Accepted socket connections are bound to a reader and writer thread in a round robin fashion. This gives a nice distribution across the threads initially for new connections, but could become unfair over time as members leave/join the group. Consideration was given to use different policies for distributing the load across the threads such as random selection and re-balancing but instead opted for simple r-r.
The ReadHandler “run()” as mentioned earlier, deals with reading events from an internal queue and Selector. ReadOnce() deals with connection handshaking, reading message header and the message payload. The message payload is passed to the request Processor which can be configured to run asynchronously or synchronously. The received message is handled by passing it up the JGroups protocol stack.
The WriteHandler “run()” deals with reading events from an internal queue and Selector. Special care is taken to maintain the counter (m_pendingChannels) of connections that have pending work. The counter is used to determine whether a blocking wait on the queue or Selector should occur. Requests to write messages are queued up and handled by the WriteHandler. The messages are read from the queue and placed on a “per connection” list. The messages on the “per connection” list are written when the connection is available for writing. The sender of the message is notified of the number of bytes sent or of the exception that occurred during the send.

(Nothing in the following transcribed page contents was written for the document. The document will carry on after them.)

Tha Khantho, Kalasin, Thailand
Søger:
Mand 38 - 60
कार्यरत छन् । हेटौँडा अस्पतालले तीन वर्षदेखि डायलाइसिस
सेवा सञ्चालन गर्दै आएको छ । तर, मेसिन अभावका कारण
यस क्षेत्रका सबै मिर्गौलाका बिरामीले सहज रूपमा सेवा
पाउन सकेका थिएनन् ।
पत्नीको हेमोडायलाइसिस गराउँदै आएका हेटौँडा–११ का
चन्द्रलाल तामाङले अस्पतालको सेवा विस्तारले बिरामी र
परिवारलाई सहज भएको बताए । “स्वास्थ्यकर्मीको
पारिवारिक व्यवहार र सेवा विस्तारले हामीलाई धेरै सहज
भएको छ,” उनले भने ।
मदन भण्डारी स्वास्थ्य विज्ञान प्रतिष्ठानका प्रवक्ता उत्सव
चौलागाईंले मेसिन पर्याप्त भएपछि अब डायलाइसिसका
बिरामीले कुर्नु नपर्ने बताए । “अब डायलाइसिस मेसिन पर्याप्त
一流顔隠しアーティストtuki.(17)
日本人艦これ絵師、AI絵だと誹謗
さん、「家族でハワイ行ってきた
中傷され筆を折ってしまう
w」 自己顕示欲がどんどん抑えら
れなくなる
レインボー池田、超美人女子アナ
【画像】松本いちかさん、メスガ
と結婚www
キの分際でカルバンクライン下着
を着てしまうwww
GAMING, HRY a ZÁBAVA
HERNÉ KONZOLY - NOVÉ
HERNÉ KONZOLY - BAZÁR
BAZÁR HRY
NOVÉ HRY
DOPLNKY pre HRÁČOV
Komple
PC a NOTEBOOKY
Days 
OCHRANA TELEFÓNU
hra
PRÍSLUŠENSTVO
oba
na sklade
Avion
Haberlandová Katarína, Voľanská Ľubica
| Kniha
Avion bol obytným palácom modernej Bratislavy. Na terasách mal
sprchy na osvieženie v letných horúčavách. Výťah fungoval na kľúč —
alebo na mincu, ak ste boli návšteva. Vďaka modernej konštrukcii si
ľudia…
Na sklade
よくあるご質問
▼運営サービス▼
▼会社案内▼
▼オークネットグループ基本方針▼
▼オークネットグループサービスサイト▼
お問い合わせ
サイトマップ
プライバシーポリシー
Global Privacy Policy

The performance of TCP is a little faster than TCP_NIO in a four node cluster. It is great that TCP_NIO gives close to the same performance as TCP for a small cluster but NIO is expected to show better performance in a large environment (due to reduced number of threads required). The current TCP_NIO implementation is just the start of the process, TCP_NIO will be enhanced as needed to achieve the high scalability desired.